··· Material for this task
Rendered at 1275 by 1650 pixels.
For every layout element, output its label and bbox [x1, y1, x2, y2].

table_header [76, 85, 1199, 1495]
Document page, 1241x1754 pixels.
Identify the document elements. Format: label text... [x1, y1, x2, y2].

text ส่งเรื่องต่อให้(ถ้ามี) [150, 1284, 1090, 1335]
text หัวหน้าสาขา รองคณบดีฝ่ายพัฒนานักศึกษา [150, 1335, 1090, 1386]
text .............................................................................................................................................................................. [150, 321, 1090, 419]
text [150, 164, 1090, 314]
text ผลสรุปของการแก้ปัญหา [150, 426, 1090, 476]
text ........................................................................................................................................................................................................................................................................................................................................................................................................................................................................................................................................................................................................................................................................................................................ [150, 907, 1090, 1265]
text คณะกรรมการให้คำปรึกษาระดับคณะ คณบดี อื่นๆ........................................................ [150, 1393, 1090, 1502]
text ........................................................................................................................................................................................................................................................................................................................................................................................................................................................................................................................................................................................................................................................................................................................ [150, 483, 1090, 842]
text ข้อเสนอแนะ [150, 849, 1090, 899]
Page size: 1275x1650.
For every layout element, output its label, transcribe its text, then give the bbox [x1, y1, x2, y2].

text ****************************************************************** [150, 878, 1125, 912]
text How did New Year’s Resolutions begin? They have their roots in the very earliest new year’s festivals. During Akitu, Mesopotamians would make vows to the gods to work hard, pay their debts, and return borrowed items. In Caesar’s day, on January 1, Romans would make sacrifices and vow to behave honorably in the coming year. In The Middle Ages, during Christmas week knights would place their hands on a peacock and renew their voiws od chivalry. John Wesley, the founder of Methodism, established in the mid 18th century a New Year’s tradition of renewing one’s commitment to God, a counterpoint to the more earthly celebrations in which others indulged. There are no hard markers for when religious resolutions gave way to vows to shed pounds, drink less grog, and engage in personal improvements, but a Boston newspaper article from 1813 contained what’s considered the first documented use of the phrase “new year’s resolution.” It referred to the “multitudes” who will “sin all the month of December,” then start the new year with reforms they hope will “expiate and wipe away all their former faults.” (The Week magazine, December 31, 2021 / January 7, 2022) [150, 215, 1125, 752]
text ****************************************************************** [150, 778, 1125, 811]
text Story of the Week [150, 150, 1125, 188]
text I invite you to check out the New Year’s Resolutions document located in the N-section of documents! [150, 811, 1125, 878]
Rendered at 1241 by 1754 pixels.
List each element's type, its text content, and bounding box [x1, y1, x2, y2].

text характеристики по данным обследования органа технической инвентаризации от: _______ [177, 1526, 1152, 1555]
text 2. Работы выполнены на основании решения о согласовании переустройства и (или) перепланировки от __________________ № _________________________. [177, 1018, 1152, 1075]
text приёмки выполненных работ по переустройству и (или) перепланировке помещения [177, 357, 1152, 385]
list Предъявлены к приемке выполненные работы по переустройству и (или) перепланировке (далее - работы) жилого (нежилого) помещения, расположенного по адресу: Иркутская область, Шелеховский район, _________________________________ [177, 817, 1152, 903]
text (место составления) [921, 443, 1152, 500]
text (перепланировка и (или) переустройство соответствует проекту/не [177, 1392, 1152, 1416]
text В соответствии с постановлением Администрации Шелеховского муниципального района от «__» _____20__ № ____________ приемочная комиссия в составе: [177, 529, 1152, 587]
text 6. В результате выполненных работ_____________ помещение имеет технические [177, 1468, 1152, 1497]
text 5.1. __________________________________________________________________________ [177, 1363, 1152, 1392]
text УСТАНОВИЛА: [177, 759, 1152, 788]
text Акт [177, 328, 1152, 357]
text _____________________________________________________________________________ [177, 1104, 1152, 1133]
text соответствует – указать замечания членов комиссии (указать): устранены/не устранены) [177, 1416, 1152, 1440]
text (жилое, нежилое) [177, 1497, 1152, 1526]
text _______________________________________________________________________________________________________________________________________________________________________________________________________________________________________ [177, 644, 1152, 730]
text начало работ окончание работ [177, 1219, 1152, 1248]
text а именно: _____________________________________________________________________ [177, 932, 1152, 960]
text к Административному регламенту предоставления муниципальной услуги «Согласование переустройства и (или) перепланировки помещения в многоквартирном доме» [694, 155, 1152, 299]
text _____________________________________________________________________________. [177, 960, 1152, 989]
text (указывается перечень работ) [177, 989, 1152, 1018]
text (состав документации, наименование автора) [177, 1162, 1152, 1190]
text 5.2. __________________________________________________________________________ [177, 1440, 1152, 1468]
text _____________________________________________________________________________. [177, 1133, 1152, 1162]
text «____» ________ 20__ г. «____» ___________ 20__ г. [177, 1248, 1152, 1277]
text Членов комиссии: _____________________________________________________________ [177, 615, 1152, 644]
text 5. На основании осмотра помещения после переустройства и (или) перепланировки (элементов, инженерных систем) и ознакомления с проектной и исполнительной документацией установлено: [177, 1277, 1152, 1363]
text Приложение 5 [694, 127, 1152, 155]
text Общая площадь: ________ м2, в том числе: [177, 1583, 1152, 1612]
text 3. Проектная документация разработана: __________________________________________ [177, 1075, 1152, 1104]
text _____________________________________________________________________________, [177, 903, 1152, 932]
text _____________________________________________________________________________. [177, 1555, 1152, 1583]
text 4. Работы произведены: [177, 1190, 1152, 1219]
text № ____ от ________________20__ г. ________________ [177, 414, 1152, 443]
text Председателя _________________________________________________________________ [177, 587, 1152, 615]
······
▶ [Task to carry out] Find the word "соответствует" in the material, then list each line that holds it.

▶ [Task solution]
text (перепланировка и (или) переустройство соответствует проекту/не [177, 1392, 1152, 1416]
text соответствует – указать замечания членов комиссии (указать): устранены/не устранены) [177, 1416, 1152, 1440]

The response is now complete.